What you have to do: Return the entries that follow exactly, with no images.

Saved data entries:
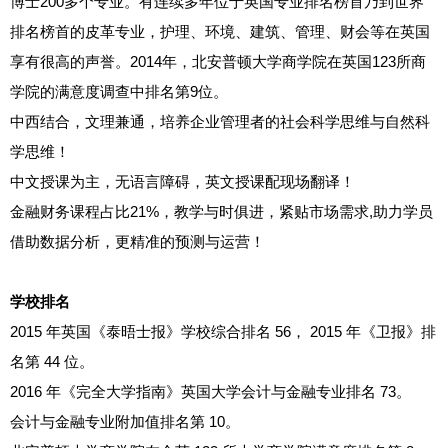
博士200多个专业。有连续多年位于英国专业排名榜首乃到世界
排名榜首的皮革专业，护理、环境、建筑、管理、财会等在英国
享有很高的声誉。2014年，北安普顿大学商学院在英国123所商
学院的满意度调查中排名第9位。
中西结合，文理兼通，培养企业管理者的社会科学思维与自然科
学思维！
中文授课为主，无语言障碍，英文授课配现场翻译！
金融财务课程占比21%，教学与时俱进，紧贴市场需求,助力学员
借助数据分析，更精准的预测与运营！
学校排名
2015 年英国《泰晤士报》学校综合排名 56， 2015 年《卫报》排
名第 44 位。
2016 年《完全大学指南》英国大学会计与金融专业排名 73。
会计与金融专业附加值排名第 10。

Task solution:
博士200多个专业。有连续多年位于英国专业排名榜首乃到世界
排名榜首的皮革专业，护理、环境、建筑、管理、财会等在英国
享有很高的声誉。2014年，北安普顿大学商学院在英国123所商
学院的满意度调查中排名第9位。
中西结合，文理兼通，培养企业管理者的社会科学思维与自然科
学思维！
中文授课为主，无语言障碍，英文授课配现场翻译！
金融财务课程占比21%，教学与时俱进，紧贴市场需求,助力学员
借助数据分析，更精准的预测与运营！
学校排名
2015 年英国《泰晤士报》学校综合排名 56， 2015 年《卫报》排
名第 44 位。
2016 年《完全大学指南》英国大学会计与金融专业排名 73。
会计与金融专业附加值排名第 10。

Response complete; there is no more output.